# Getting Married In Italy...



## ladolcevita78 (Jul 27, 2009)

Ciao tutti!

I was wondering if anyone could give me some advice about getting married in Italy.

I'm Australian, have an Australian passport but also dual citizenship with an Italian passport. My partner is Italian and we would like to get get married in Italy.

What sort of documents would me and my partner need in order to get married over in Italy? I'm not too sure of the location yet but I would like to get all my paper work organised.

Appreciate any advice and links.

Grazie tanto


----------



## ladolcevita78 (Jul 27, 2009)

I have found the following in case any one requires the same info:

Marriage in Italy - Australian Embassy

I but have EU citizenship...


----------



## BBCWatcher (Dec 28, 2012)

You're two Italian citizens getting married in Italy. Your possession of Australian citizenship is irrelevant for these purposes with the possible exception of registering your marriage in Australia if that's a requirement your other government has. It's a supremely good idea not to even mention your possession of another citizenship unless specifically asked lest you create unnecessary confusion.

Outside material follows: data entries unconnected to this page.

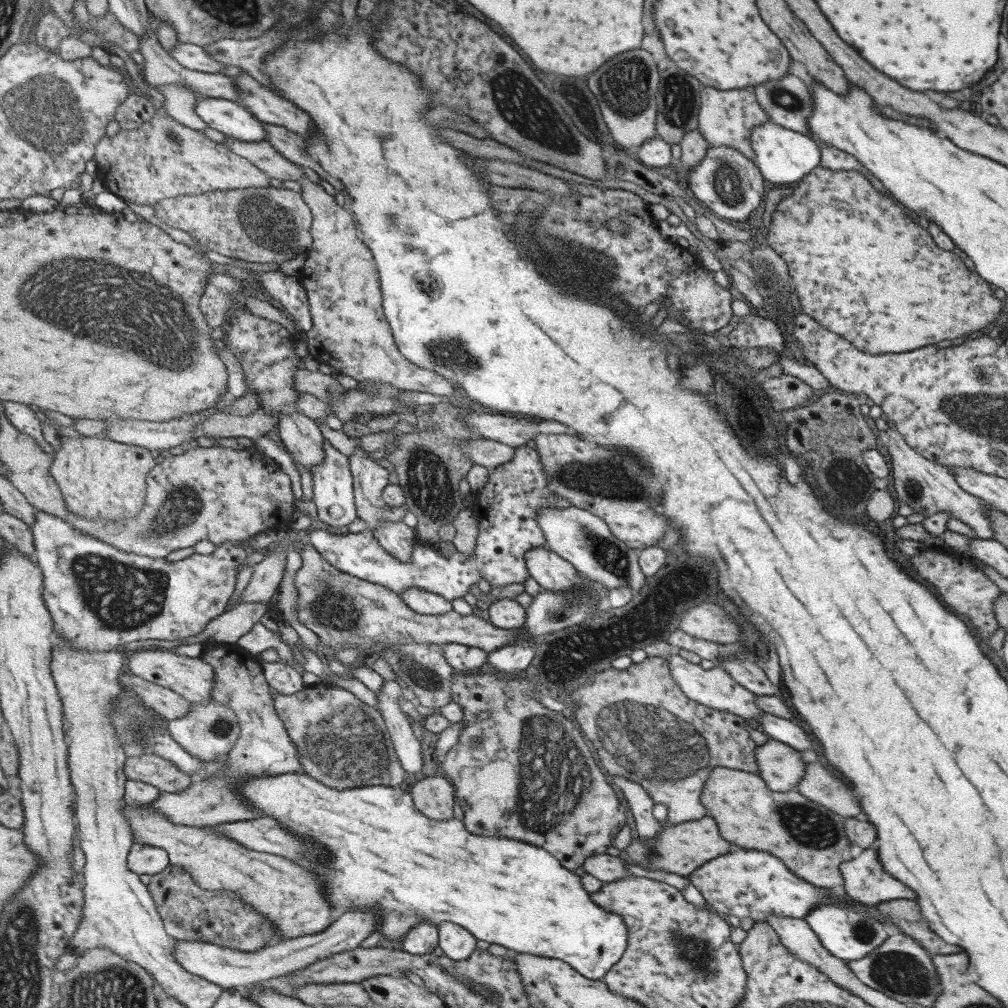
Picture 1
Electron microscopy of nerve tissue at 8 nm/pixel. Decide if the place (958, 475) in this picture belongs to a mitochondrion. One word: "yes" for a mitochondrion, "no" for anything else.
no

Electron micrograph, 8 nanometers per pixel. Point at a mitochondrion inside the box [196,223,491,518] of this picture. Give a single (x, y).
(452, 354)

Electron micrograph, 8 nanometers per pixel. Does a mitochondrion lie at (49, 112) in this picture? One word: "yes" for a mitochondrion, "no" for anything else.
yes

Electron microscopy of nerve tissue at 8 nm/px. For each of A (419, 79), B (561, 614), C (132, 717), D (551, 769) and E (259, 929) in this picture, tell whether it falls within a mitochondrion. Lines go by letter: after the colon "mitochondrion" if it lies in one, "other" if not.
A: other
B: mitochondrion
C: mitochondrion
D: mitochondrion
E: mitochondrion

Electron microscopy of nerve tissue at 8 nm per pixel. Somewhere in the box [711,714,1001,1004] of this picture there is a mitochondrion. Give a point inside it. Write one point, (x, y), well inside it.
(899, 972)

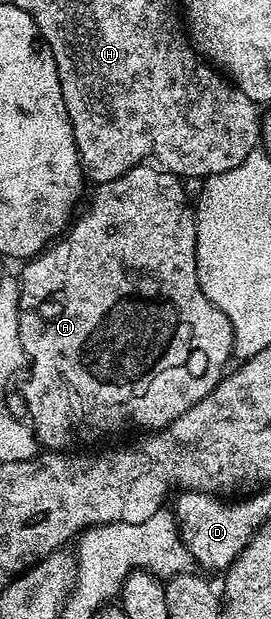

Religious or civil marriage? May I presume you and your partner are opposite genders?


----------



## ladolcevita78 (Jul 27, 2009)

Thanks for your post BBC.

I would like to get married in a church and yes my partner is male and I'm female.

Would I have to supply my birth certificate, confirmation certificate, what documentation is needed to get married in Italy? This will also help me organise my partners documents too.


----------



## ladolcevita78 (Jul 27, 2009)

I have found this:

In Italy a Roman Catholic ceremony can only be performed in a church and it will be automatically registered with the Italian authorities, therefore a civil wedding is not required. Mixed religion background marriages can be performed as long as a Dispensation is obtained from your local Parish Priest and as long as you have all your religious paperwork approved by the religious authorities in Italy. Should one of the parties be divorced, the Catholic Church will not allow you to remarry in a church, unless the Rota previously invalidated the marriage. You must have an annulment recognized by the Catholic Authorities.


The following documents are required for a Catholic wedding:



1. Declaration from your Pastoral Advisor that both bride and the groom are active in the Catholic Church and that they seriously intend to have a religious blessing.
2. Certificate of Baptism
3. Certificate of First Communion
4. Certificate of Confirmation


All the above documents must be sent to the Bishop in the city of residence to obtain the ‘Religious Non Objection Declaration’.Once these have been returned to you, they must be forwarded, together with all the documents listed for the civil ceremony, to the local Bishop office in Italy in order to obtain the Italian ‘Religious Nulla Osta’.


Please note that a month is the absolute minimum required time by the priest and archbishop in Italy to review and approve the paperwork.


----------



## BBCWatcher (Dec 28, 2012)

Yes, all that agrees with my understanding. You'll also need your Italian passports or _carte d'identità_ and (I think) official copies of your Italian birth certificates from your respective communes.

In addition to the Catholic waiting period and priestly formalities there's also an 8 day publication period. The commune literally posts your names on a public board and (nowadays) on their Web site. The former makes for a good photo, probably. 

I'm assuming this is the first (and hopefully only!) marriage for both of you so that there are no issues recording divorce or death records for prior spouses.

Congratulations on your upcoming wedding!


----------



## ladolcevita78 (Jul 27, 2009)

Thanks BBC for your helpful information.

He hasn't asked me to marry him yet but let's just say I'm getting the ball rolling. 

It's my dream to get married in Italy.


----------